B. Konsep al-Hubb al-Ilahi menurut Rabi’ah al-Adawiyah
Menurutnya, al-hubb al-ilahi merupakan cetusan dari perasaan jiwa yang rindu dan
pasrah terhadap Allah. Seluruh ingatan dan perasaan tertuju kepada-Nya. Hal ini tergambar
dalam ungkapan prosanya (syair) berikut ini:
“Wahai Tuhanku!, tenggelamkanlah aku dalam mencintai-Mu,sehingga tidak
membimbangkan aku dari pada-Mu. Ya Tuhan, bintang di Langit telah gemerlapan, mata telah
bertiduran, pintu- pintu istana telah dikunci dan tiap pencinta telah menyendiri dengan yang
dicintainya, dan inilah aku berada di hadirat-Mu. Tuhanku, malam telah berlalu dan siang segera
datang, aku gelisah apakah amalanku Engkau terima hingga aku merasa bahagia, apakah engkau
tolak sehingga aku merasa sedih. Demi Kemahakuasaan-Mu, inilah yang aku lakukan sehingga
engkau beri hayat (hidup). Sekiranya engkau usir aku dari hadapan-Mu aku tidak akan pergi,
karena cinta pada-Mu telah memenuhi hatiku”.

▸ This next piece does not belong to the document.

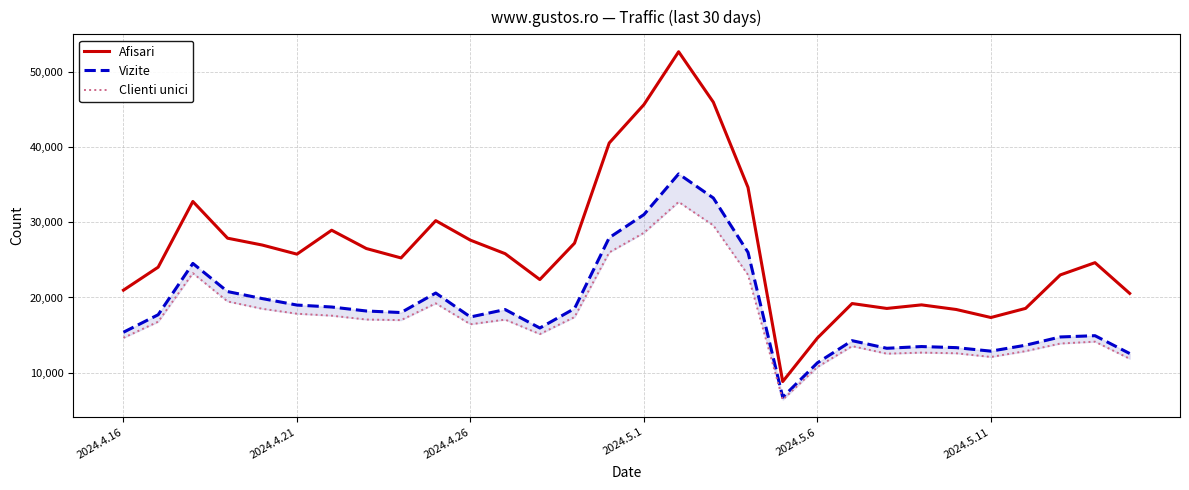

True or false: Afisari and Clienti unici cross at least once.

False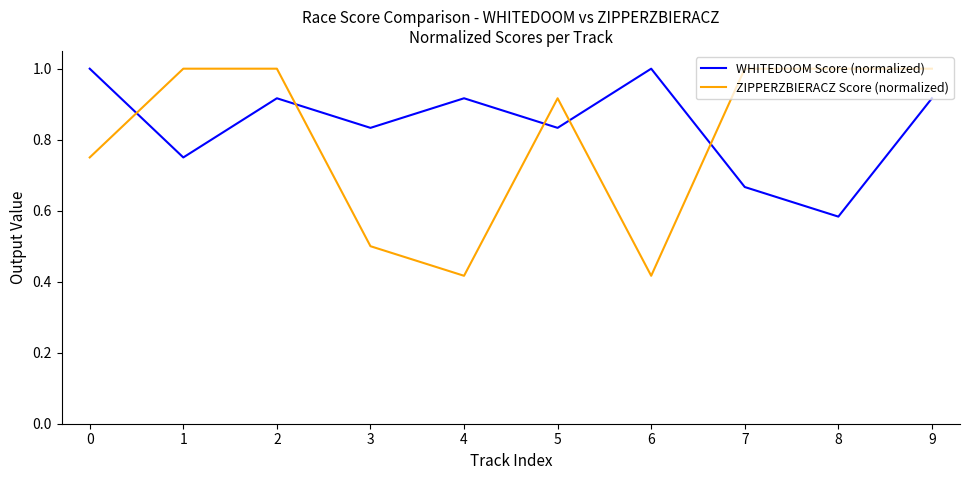

How many lines are shown in the chart?

2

Cinta Rabi’ah al-Adawiyah kepada Allah telah terpatri dengan kuat, tertulis dengan tinta
emas, tergantung direlung- relung hati, dan bahkan semua pintu- pintu cinta untuk selain Allah
telah tertutup rapat. Hal ini juga tergambar dari syairnya berikut ini :
“Buah hatiku, hanya Engkaulah yang aku kasihi. Beri ampunlah pembuat dosa yang
datang kehadirat-Mu. Engkau harapanku, kabahagian dan kesenanganku. Hatiku telah enggan
mencintai selain dari Engkau.
Cinta rabi’ah kepada tuhannya adalah cinta yang suci, murni, dan sempurna. Perasaan
cinta itu telah tertanam di hatinya. Hidupnya tenggelam dalam zikir, beribadah dan membaca al-
Quran. Keadaan ini selalu disenandungkan dalam syair yang dijiwai oleh ketinggian imannya.
Hal ini juga tercermin dari syainya berikut ini:
“aku mencintai-Mu dengan dua cinta, cinta karena diriku dan cinta karena diri-Mu. Cinta
karena diriku ialah keadaanku senantiasa mengingat-Mu. Cinta karena diri-Mu, adalah keadaan-
Mu mengungkapkan tabir hingga Engkau ku lihat. Baik untuk ini dan untuk itu pujian bukanlah
bagiku. Dan bagi-Mu lah pujian untuk semuanya”.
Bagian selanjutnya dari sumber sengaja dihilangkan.